The solution is to grind the surface until it complies with specification. While this may sound like a simple operation, an effective solution requires the kind of precision which cannot be delivered by manual grinding with a single-head machine. A single-head grinding blade can only be used in a side-to-side motion in the vicinity of a single-wheel track. This means that whilst solving one problem, two others may develop because, in order to guarantee safe truck operation, the left and right wheel track profiles must match.

The CoGri Group, associates of Royal Consulting Services, offers the solution to the problem with its laser grinder system. The grinder unit can be set to grind paths of any width to suit any truck “footprint” within an aisle. It can accommodate compliance with any level and flatness tolerance laid down by any of the international turret truck suppliers. It minimises the amount of concrete to be ground off because it can be set to grind long slopes between waypoints in the aisle without any negative effect on the speed or stability of the truck.
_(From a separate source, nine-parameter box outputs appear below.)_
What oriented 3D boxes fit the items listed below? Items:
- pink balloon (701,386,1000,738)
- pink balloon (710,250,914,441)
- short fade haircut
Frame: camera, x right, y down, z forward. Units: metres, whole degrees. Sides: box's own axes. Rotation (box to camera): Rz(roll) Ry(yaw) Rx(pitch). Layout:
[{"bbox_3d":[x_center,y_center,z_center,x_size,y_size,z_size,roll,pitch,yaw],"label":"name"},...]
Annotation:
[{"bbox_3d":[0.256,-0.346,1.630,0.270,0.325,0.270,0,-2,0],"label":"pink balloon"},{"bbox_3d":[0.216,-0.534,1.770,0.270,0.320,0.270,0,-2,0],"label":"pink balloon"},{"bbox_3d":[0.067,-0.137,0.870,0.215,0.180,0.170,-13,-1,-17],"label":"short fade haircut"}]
The laser grinder is a totally self-contained motorised unit. If grinding is needed to remedy an in-service facility, there are no trailing power cables to impede normal access in the warehouse. The grinding operation is totally dust-free and whilst the grinding heads are water-cooled, the incorporated suction system automatically pumps the cement slush generated to a storage trailer for disposal outside the warehouse. The engine is quiet-running with a rated exhaust emission so low that by European Union standards the laser grinder can be operated in food storage areas including freezers.

Royal Consulting Services can assist clients by evaluating the level and flatness of the concrete floor in their VNA aisles with the only UKAS-certified profileograph available in South Africa. Coupled with the use of the most highly rated and sophisticated laser grinding system in the world they can guarantee successful remediation of level and flatness characteristics of your problem floor to give you years of safe and efficient VNA operation.